50 % de gain de temps avec les intissés

Avec eux également, selon les fabricants, une plus grande vitesse d’intervention, ainsi que la suppression progressive des produits dangereux. À ce titre, il convient de vérifier leur conformité avec la nouvelle norme européenne EN 12004, qui classe les colles en fonction de leur composition chimique, et avec la norme EN 13 888 qui classe les produits de jointoiement.

Aux murs, les qualités indéniables des intissés (ou non-tissés) changent la donne. Ces produits, simples et rapides à mettre en œuvre, jouent la carte de la décoration sur les marchés du logement et des ERP. Apparus il y a quelques années, ils séduisent de plus en plus.

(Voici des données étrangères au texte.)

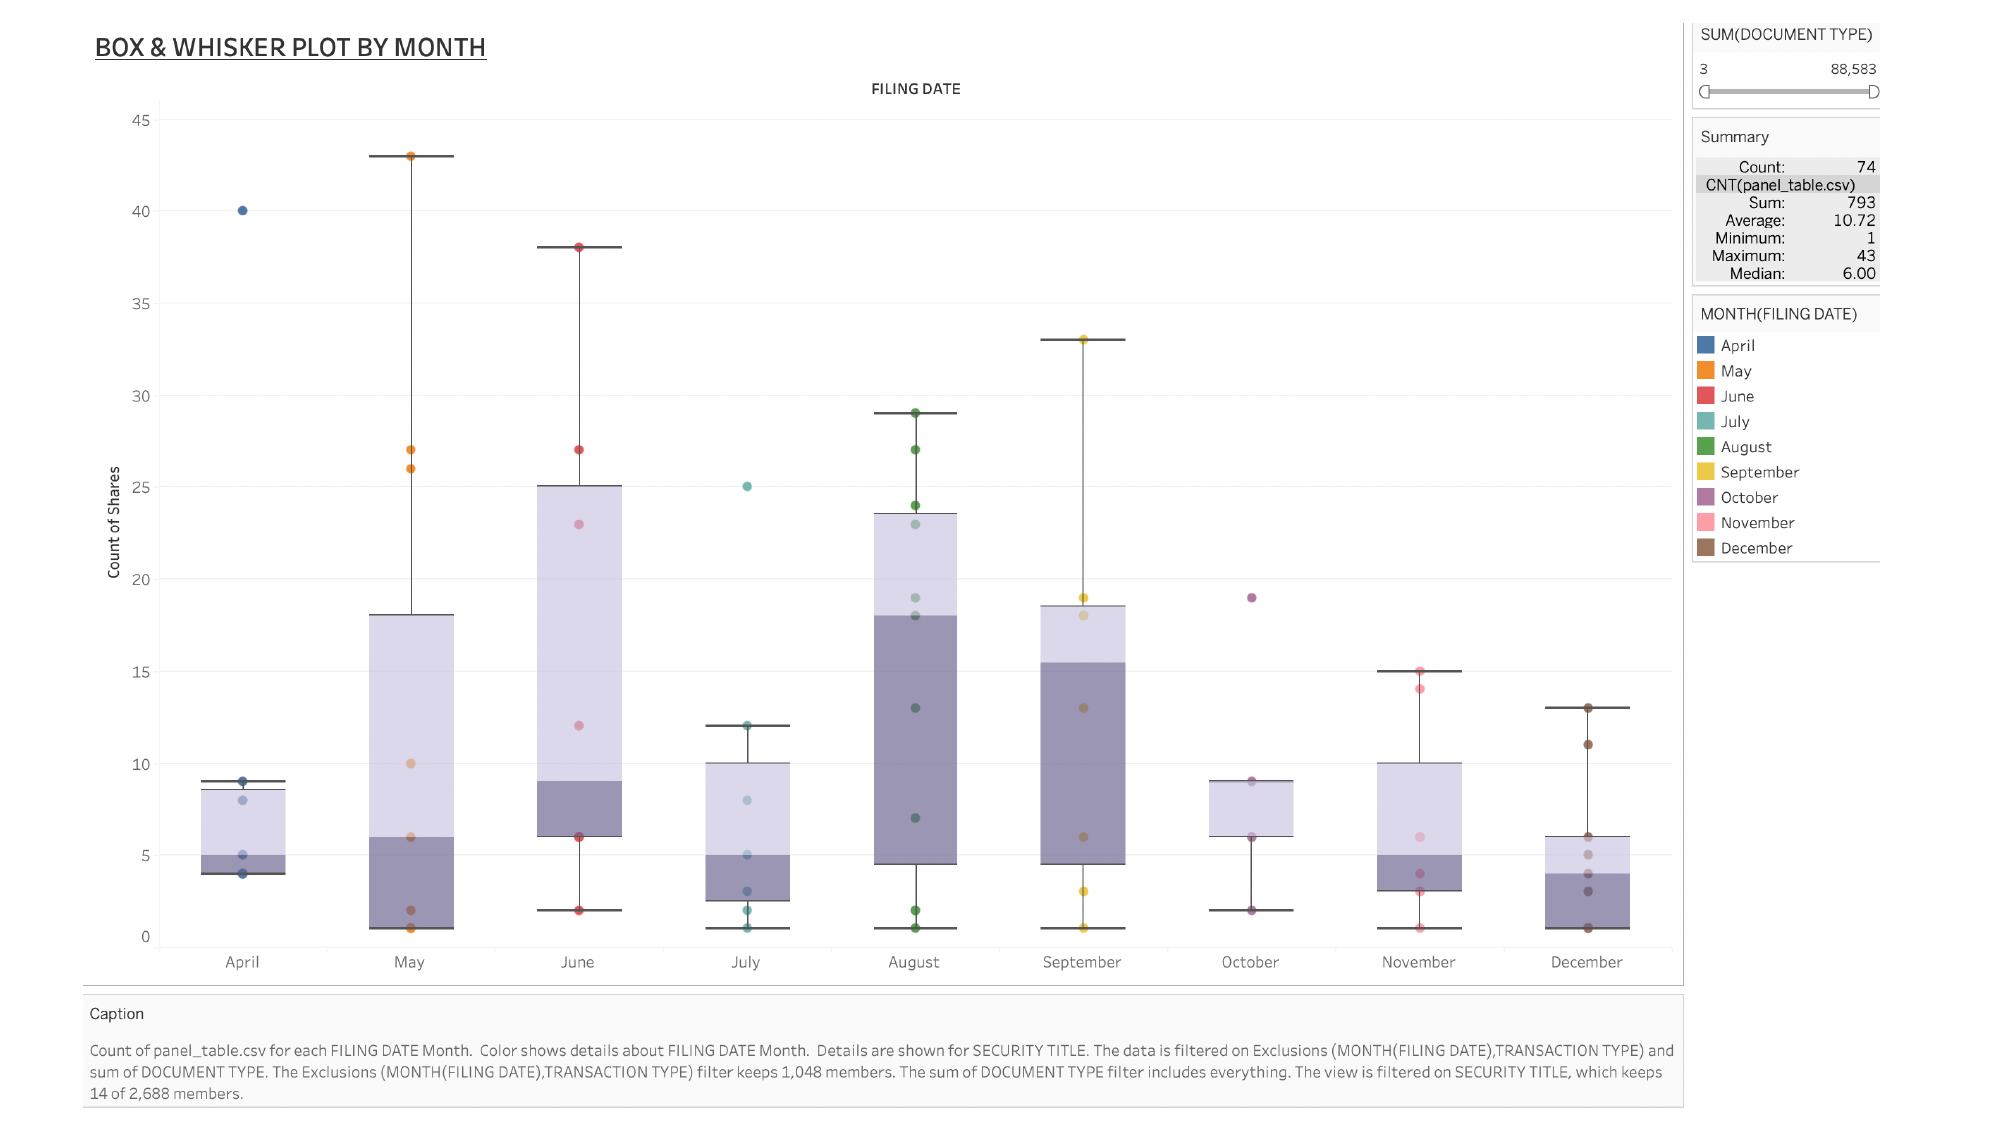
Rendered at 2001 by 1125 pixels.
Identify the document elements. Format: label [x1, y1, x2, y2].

picture [82, 23, 1880, 1110]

Dotés d’une couche d’envers intissée et d’une couche décorative imprimée, ils facilitent grandement la tâche des professionnels avec des gains de temps jusqu’à 50 %. Tout d’abord, ils réduisent les opérations liées à la préparation des supports en masquant les petites imperfections, puis ils simplifient la pose : encollage direct sur le support, manipulation facile sans déchirure, repositionnement possible en cas d’erreur, aspect infroissable (ne garde aucun faux-pli) lors de poses complexes avec obstacle. Indéchirables, maniables, lessivables, ils cumulent toutes les qualités grâce aux fibres intissées qui leur confèrent souplesse et résistance. Mais là ne sont pas leurs seuls atouts. Leur esthétique est aussi à la hauteur, déclinant effets de matière, motifs, fresques, frises, papier à peindre… En ce qui concerne les motifs, tout ou presque peut être représenté. Les nouvelles technologies, notamment l’impression numérique, autorisent la réalisation de décors aux dessins répétitifs ou uniques.

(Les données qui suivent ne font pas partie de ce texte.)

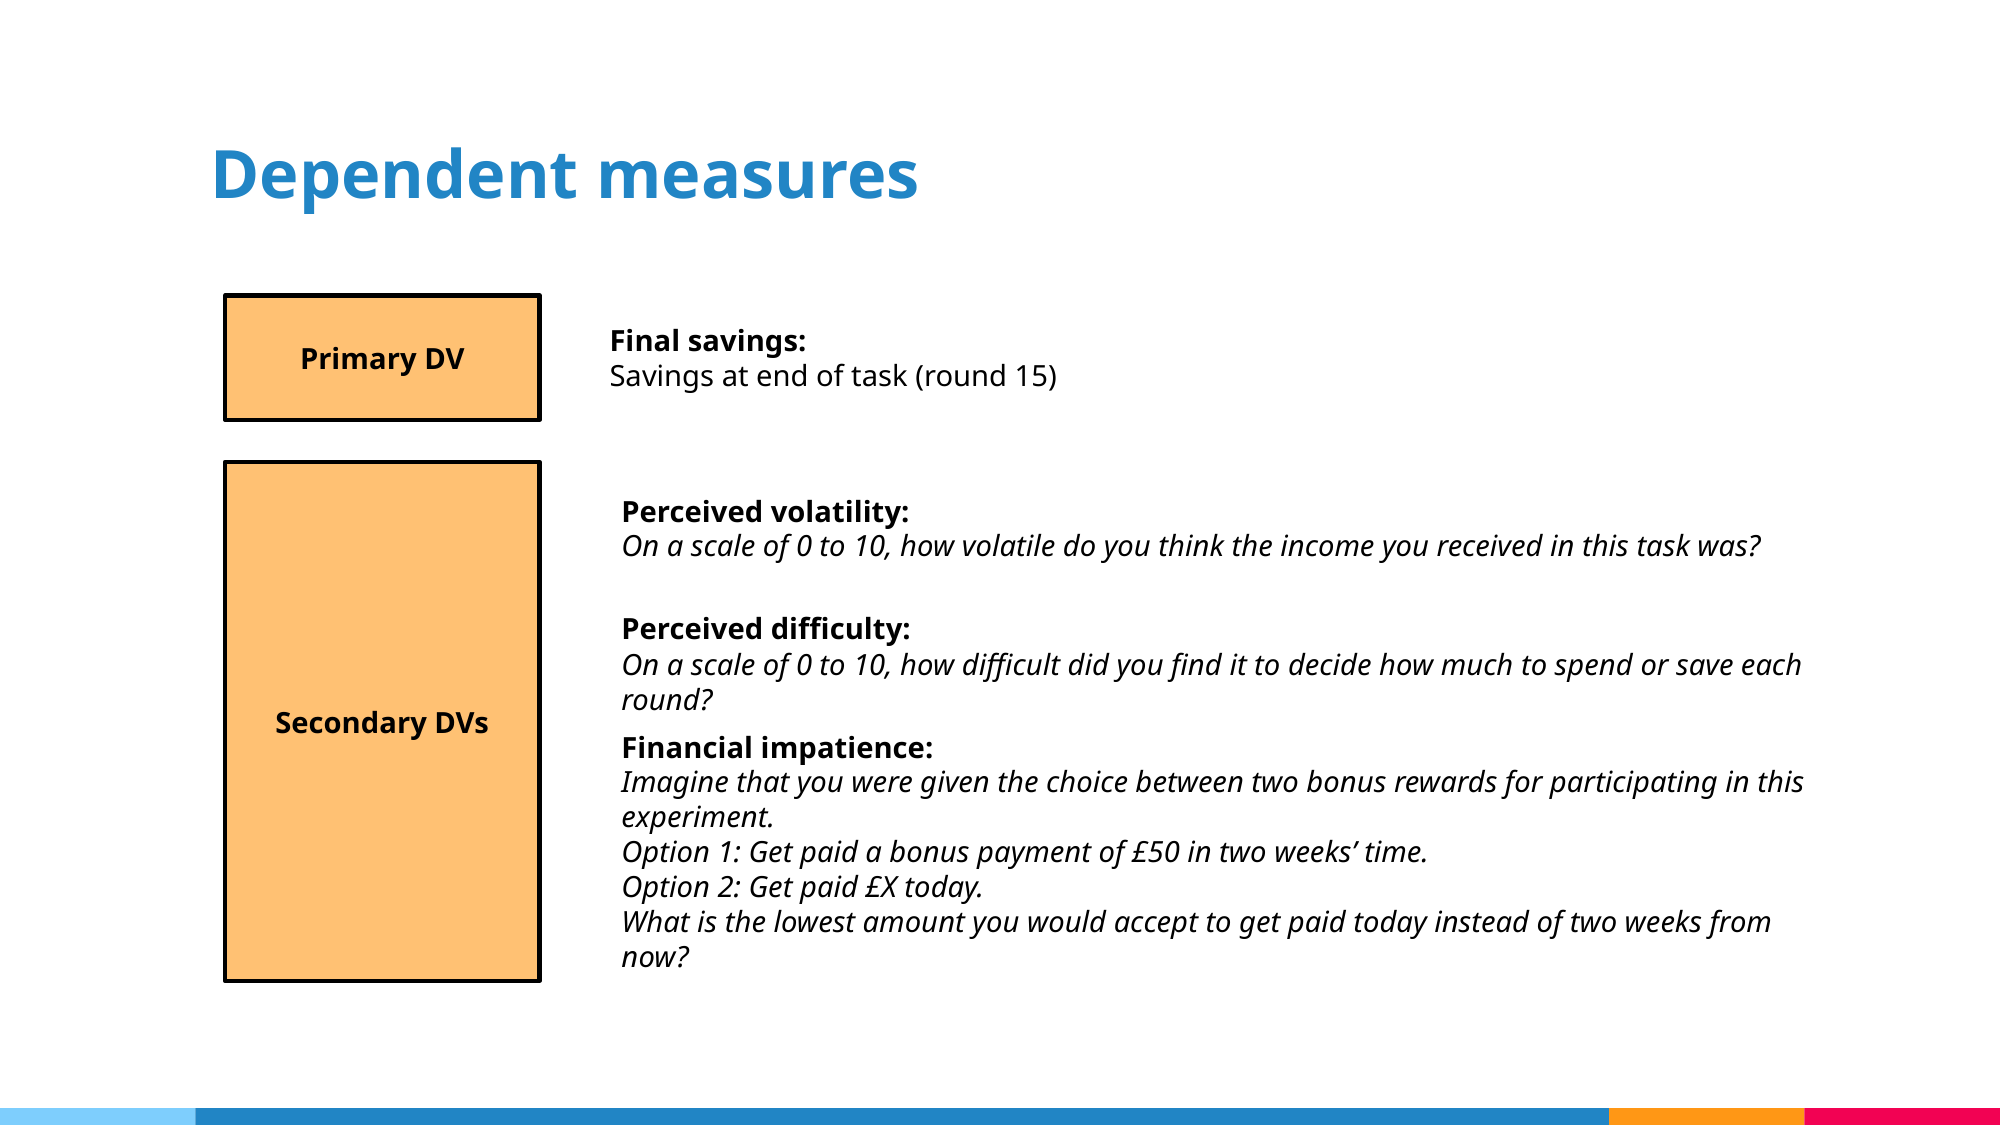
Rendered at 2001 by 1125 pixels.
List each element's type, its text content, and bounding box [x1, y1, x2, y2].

text_box Perceived volatility: On a scale of 0 to 10, how volatile do you think the income you received in this task was? [606, 485, 1850, 571]
text_box Perceived difficulty: On a scale of 0 to 10, how difficult did you find it to decide how much to spend or save each round? [606, 603, 1850, 721]
text_box Financial impatience: Imagine that you were given the choice between two bonus rewards for participating in this experiment. Option 1: Get paid a bonus payment of £50 in two weeks’ time. Option 2: Get paid £X today. What is the lowest amount you would accept to get paid today instead of two weeks from now? [606, 721, 1850, 981]
title Dependent measures [195, 78, 1609, 266]
text_box Secondary DVs [223, 460, 542, 983]
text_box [224, 295, 1061, 421]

Motifs fleuris et psychédéliques inspirés des années 70, papiers métallisés à effet miroir, ou grandes fresques panoramiques avec effets trompe-l’œil sont autant de thèmes proposés. Tous les effets de matière à la mode dans les peintures sont également présents, des aspects patinés ou travaillés à l’ancienne à l’incrustation de matières naturelles, bambou, cuir ou autres matières minérales.

Sortant du cadre du logement individuel, ces revêtements s’affichent dans les ERP (commerces, hôtels…), mais s’utilisent aussi de façon plus spécifique dans les hôpitaux (chambres, couloirs…), où leur qualité en terme d’hygiène est comparable à celle des autres revêtements.